‘The Underground Railroad’ – Colson Whitehead

A genre-shifting exploration on how slavery has shaped, and continues to inform American society.

Dear White People...
Dear White People…

It is, perhaps, fitting that a recent string of racially-themed novels have been getting widespread notices and praise. Something to do with the world going mad and the far-right gaining all kinds of baffling momentum, perhaps?

It is on this day that this book is being reviewed that the results from elections held in France made the news, and here we are, in 2017, breathing a sigh of relief and loudly applauding a nation for Not. Electing. Fascists. To. High. Office. This is where we are as a society – it is therefore no wonder that both The Sellout and now The Underground Railroad have been released and met with equal praise and accolades. They could not possibly be more timely.

This novel begins on a significantly brutal plantation in the deep south of the US, where all the poor souls there want to do is escape. Its within these first few dozen pages that the novel has its greatest (pejorative)impact (many have asked me, “Do you like it? and the answer is “I appreciate the craft – you can’t like something so brutal.”) We meet Ajarry, stolen from Africa and sent to the US on a slave ship; we meet her daughter, Mabel; and Cora, Mabel’s daughter, our heroine.

The titular railroad (famed by the likes of Harriet Tubman et al) was in real life a network of secret routes and safe houses established in the US during the early-to-mid 19th century, and used by slaves to escape into free states and Canada with the aid of abolitionists (and others) sympathetic to their cause. The moniker was also applied to the actual abolitionists, who aided these fugitives. Whitehead makes a choice in the book’s first section to have Cora, and her fellow escapee Caesar, led down to a platform to a network of actual railway tracks; it becomes set in a steampunk universe that never was. An actual railroad as opposed to a metaphorical one. Whitehead turns a metaphor into the tangible, making a metaphor in and of itself.

Talk about meta.

The narrative goes then from being a 12 Years a Slave-type biography to more of a thriller, where Cora is chased by the famed slave catcher Ridgeway, who we meet alongside one of your more colourful (pardon the term) characters, a Native American festooned with a necklace of human ears (images redolent of Jim Jarmusch’s film Dead Man come to mind quite frequently).

It’s in this character, Ridgeway, where we have the most pointed allusion to current affairs: the character espouses plausible diatribes about defending ‘the American spirit’, and ‘the American imperative’. Manifest destiny, flag, freedom, Fox News and all the rest.
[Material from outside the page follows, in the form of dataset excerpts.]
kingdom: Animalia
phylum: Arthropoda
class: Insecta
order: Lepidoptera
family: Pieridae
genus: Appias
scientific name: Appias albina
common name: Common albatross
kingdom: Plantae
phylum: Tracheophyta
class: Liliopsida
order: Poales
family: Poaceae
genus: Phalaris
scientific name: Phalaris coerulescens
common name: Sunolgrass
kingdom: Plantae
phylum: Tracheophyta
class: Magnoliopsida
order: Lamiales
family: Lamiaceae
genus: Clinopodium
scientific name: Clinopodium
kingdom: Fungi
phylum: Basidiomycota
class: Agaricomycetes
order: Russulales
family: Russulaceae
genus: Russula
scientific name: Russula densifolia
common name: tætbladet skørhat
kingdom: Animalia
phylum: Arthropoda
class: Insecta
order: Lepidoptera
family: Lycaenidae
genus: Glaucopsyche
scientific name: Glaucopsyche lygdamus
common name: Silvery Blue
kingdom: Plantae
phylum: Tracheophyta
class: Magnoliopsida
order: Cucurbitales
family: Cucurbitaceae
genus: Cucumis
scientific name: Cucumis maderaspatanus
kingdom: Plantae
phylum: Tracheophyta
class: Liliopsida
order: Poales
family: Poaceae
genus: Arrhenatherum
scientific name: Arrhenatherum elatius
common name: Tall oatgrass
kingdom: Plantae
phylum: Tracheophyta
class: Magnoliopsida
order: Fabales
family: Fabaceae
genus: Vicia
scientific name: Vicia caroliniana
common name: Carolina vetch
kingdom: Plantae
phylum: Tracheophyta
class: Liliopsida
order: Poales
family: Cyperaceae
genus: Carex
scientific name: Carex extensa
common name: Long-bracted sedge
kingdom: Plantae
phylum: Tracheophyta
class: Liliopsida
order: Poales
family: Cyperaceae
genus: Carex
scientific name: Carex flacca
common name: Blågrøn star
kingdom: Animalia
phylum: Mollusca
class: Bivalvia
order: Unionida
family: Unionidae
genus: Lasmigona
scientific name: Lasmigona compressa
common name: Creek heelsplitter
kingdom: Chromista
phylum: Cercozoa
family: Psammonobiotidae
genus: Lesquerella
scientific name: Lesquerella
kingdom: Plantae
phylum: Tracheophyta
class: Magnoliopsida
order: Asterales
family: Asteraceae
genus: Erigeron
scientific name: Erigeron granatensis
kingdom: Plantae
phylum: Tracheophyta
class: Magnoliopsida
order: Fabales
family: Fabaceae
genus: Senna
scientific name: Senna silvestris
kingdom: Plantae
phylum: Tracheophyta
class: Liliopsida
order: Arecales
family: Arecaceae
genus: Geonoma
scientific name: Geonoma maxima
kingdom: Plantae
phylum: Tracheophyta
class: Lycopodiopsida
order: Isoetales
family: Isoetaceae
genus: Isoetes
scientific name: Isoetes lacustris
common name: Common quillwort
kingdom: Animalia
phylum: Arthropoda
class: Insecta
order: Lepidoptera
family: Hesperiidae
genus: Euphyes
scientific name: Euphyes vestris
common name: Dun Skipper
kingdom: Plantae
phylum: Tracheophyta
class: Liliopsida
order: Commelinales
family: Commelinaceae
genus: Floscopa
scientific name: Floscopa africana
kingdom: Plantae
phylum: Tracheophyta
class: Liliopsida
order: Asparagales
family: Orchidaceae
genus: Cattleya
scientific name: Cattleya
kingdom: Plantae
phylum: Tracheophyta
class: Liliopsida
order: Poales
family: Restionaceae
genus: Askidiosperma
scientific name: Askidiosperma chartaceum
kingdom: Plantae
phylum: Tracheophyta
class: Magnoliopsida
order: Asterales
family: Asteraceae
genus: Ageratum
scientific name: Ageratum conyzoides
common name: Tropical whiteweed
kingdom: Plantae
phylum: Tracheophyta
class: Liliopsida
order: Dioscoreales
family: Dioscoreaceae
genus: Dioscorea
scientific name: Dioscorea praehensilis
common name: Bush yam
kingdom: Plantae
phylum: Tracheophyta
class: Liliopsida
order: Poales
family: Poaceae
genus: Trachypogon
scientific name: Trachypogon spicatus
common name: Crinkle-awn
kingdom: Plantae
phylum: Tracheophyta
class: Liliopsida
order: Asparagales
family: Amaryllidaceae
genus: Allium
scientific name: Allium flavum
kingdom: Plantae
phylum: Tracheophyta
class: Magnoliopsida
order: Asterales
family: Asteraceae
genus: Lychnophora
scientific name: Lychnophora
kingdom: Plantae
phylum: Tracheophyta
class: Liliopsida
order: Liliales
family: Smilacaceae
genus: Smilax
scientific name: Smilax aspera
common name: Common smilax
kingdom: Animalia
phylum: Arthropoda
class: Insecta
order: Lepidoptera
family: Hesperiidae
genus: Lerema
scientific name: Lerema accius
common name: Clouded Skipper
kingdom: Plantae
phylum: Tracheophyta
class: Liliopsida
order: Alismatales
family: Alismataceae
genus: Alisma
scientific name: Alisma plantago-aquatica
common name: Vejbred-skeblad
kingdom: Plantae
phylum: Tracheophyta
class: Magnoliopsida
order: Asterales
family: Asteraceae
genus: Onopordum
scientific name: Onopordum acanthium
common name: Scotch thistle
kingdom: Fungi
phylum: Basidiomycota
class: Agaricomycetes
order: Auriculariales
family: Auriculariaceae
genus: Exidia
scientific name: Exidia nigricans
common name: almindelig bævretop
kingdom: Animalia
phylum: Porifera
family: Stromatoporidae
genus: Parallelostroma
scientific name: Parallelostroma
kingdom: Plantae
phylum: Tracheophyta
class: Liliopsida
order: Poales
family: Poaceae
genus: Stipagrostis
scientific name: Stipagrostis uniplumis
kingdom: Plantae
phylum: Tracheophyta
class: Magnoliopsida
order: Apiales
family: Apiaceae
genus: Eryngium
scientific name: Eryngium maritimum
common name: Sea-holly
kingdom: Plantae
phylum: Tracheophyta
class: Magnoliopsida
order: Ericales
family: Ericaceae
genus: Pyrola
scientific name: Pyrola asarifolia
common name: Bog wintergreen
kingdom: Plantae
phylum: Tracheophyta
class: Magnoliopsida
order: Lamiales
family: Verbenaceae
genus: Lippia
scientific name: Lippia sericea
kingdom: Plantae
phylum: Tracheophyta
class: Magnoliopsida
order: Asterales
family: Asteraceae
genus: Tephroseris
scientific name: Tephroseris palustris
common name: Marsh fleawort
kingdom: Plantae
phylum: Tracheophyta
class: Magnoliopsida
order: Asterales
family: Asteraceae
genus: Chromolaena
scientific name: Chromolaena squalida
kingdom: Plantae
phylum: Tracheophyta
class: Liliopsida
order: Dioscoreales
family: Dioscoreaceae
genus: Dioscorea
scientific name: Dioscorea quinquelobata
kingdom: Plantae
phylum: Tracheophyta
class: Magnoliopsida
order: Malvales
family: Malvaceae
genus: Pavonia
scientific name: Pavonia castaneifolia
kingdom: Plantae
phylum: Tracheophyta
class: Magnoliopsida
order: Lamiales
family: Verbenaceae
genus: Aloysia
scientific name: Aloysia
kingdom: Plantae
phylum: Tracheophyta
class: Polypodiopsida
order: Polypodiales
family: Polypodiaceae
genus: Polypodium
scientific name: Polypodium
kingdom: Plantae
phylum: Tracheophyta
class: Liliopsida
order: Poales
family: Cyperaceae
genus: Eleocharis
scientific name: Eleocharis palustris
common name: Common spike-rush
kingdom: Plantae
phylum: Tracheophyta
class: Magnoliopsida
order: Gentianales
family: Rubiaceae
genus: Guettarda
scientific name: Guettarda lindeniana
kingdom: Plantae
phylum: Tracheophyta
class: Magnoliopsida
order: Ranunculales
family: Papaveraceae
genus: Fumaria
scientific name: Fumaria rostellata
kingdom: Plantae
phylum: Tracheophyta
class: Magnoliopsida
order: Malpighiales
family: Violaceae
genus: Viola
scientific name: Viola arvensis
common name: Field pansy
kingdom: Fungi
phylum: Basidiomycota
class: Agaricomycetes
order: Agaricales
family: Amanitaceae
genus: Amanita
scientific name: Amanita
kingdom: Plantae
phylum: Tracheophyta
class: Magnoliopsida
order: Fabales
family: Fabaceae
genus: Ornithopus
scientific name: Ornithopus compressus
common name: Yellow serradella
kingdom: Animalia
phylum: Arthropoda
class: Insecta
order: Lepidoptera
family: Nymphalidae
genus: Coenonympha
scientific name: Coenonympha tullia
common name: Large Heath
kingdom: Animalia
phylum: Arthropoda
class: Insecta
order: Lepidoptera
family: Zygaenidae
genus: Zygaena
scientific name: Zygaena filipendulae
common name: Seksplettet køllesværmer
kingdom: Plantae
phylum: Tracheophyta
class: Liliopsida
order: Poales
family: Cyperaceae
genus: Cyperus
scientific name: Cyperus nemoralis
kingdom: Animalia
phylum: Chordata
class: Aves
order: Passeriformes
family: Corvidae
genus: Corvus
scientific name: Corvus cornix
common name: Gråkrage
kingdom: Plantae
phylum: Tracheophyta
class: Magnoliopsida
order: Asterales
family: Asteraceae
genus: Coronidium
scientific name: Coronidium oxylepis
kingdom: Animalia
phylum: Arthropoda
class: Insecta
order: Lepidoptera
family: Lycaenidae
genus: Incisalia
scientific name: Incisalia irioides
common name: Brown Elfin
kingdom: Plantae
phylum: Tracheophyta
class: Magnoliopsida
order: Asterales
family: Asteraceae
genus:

It’s all-but for a well-phrased soundbite for the character being a sounding board/rationalisation for a GOP candidacy, or alt-right frog meme.

Cora must endure an Anne Frank-like existence for a stretch of the novel (the implications and parallels were not lost) while in North Carolina, and the description of Tennessee being a barren Hell-like wasteland replete with biblical plagues (ala Cormac McCarthy’s The Road) did likewise not go unnoticed. To not see the startling invocations of the Black Lives Matter movement and the ongoing racial injustice permeating the United States is to not be paying attention

It is a small, blessed relief that the stunning filmmaker Barry Jenkins (Moonlight) will be adapting this novel for a limited series treatment on TV. It’s something to look forward to, as much as this novel is something to soak in and let it get to, affect, effect and infest your very soul.